The FSMA “basically codified this principle that everybody responsible for producing food should be doing what the best science says is appropriate to prevent hazards and reduce the risk of illness,” according to Mike Taylor, co-chairman of Stop Foodborne Illness and a former deputy commissioner for foods and veterinary medicine at the FDA. “So we’re moving in the right direction.”

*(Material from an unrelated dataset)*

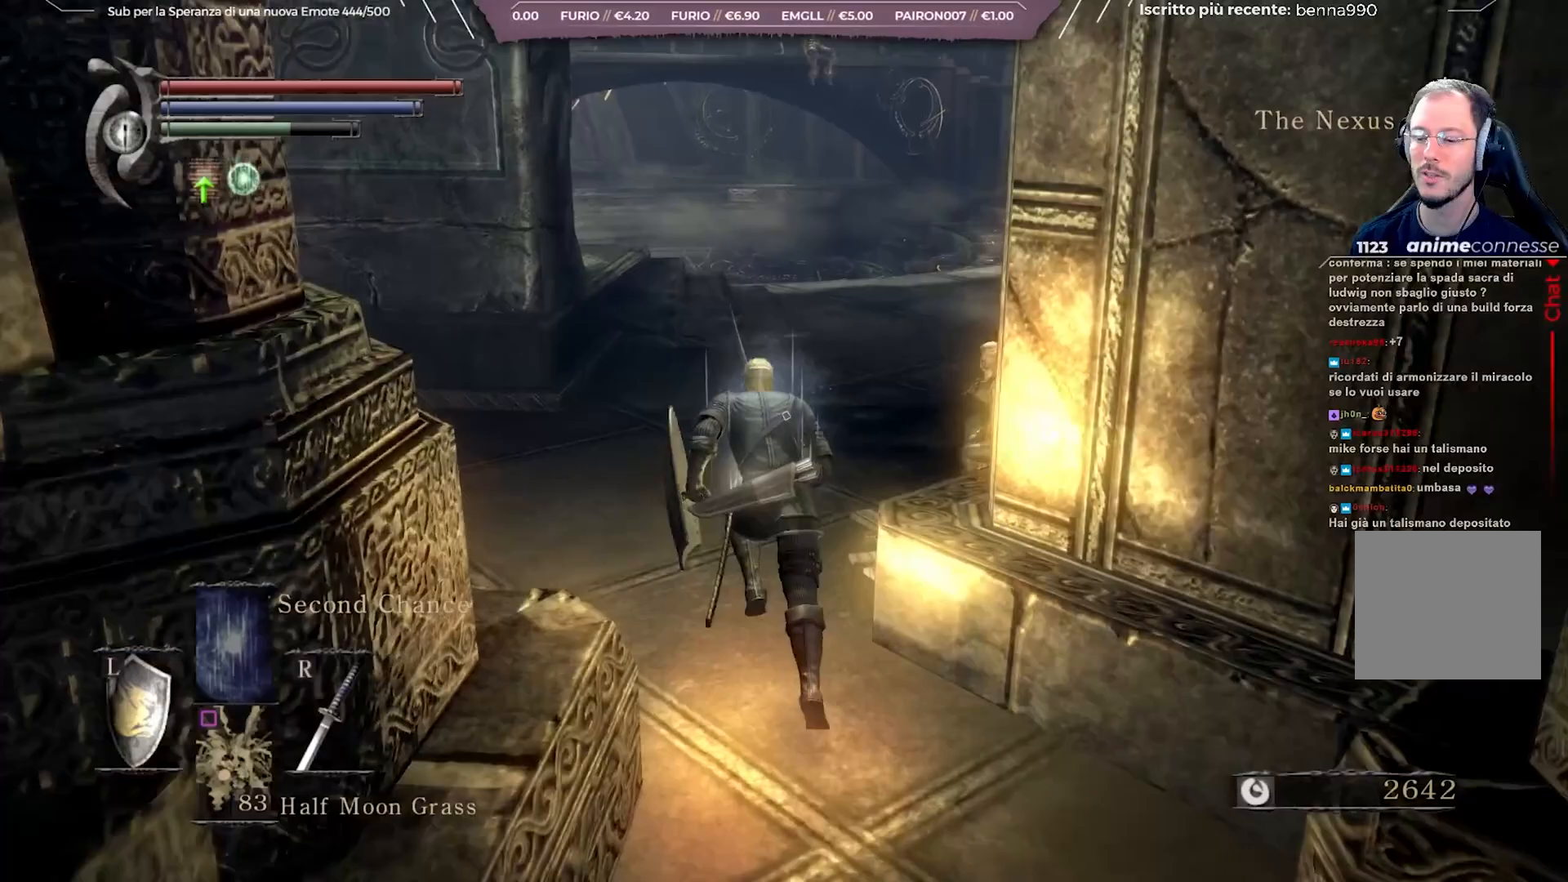
{"buttons": ["B"], "left_stick": "up", "right_stick": "right", "events": [[183, "right_stick", "center"], [483, "right_stick", "right"]]}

However, almost a decade later, the FSMA is still being phased in, due to a shortage of trained food-inspectors and a lack of funding. “Congress has gotten about halfway to what it said was needed to successfully implement” the Act, Taylor said.

The Flu

The problem: Both the number and density of animals on factory farms increase the risk of new virulent pathogens, according to the U.S. Council for Agriculture, Science and Technology. In addition, transporting animals over long distances to processing facilities brings different influenza strains into contact with each other so they combine and spread quickly.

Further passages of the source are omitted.